Out of the factors listed in the article that influenced my occupation, this
one is one of the important ones:

“[The parent] had a studio next to our house, so it was something that we
always grew up with,” she said. “[The parent's] philosophy was just make it
part of everyday life and make materials readily available.”

I've had an access to a computer with a programming environment when I was
growing up, which was not a common thing in the early 90's Ukraine. Of course,
I only used it to play games when I was a kid, but even that was an advantage:
liking to use computers and software makes you want to write your own at some
point. That machine was under-specced to run many games, so one had to be a
bit creative (from fiddling with CONFIG.SYS back in DOS days to running UT
with 2MB of video memory, it was fun at times).

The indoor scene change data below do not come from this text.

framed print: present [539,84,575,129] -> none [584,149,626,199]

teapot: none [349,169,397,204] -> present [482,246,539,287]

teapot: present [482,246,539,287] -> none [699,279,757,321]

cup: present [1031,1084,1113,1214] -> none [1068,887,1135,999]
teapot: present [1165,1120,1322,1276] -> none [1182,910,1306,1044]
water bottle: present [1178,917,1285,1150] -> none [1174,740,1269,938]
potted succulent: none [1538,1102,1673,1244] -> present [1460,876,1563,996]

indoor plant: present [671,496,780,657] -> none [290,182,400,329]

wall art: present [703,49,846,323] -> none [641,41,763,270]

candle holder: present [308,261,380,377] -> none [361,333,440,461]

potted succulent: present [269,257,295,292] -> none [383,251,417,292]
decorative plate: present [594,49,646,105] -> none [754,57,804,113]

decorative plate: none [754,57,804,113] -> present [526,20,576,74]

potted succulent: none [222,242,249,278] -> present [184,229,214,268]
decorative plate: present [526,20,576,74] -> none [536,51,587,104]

And when I did want to play with programming, moving on from scripting in
Excel, I already had the tools to play with and a mental image of what
programming looks like in general.

On a different note, I love cooking and try to avoid eating out unless it's
for a reason (socializing, experiencing food I haven't had before, etc). And
that is something I got from my father, who cooks a lot - even though I never
cooked while I was living with my parents. But that's the part of the culture
that I inherited from him anyway.

Would I be programming if my mother weren't a programmer? Quite likely, as
many of my peers did (I went to grad school for mathematics and haven't
abandoned the academic world completely). But perhaps I wouldn't have it as a
hobby.

On the other hand, my parents didn't travel when I was a kid, so I didn't have
a knack for traveling until I grew up. It wasn't that I disliked it, it just
wasn't on my radar of interests.

The take-away for me is the following: it's important for kids to see other
people - in particular, their parents - do things, and have an option to play
and participate. Even if they don't, the effect stays for a long time. If you
are a parent - do things. Travel. Learn a different language. Paint. Make
music. And if your work is fun, bring it home and bring your kids to work. As
the article indicates, all of that expands their palette of things to try, and
makes entry into some activity easier.

The kids that didn't follow in their parents' footsteps probably got something
- culture, work ethic, philosophy - if not skills or education - that affected
their occupation.

I didn't inherit a business or any connections from my parents. But I still
have that Hayes Optima 33.6 voice modem that I used to uppload an app I wrote
to Freeware.ru back when programs weren't called apps yet.

------
madengr
So what if both parents have the same job; engineers in our case?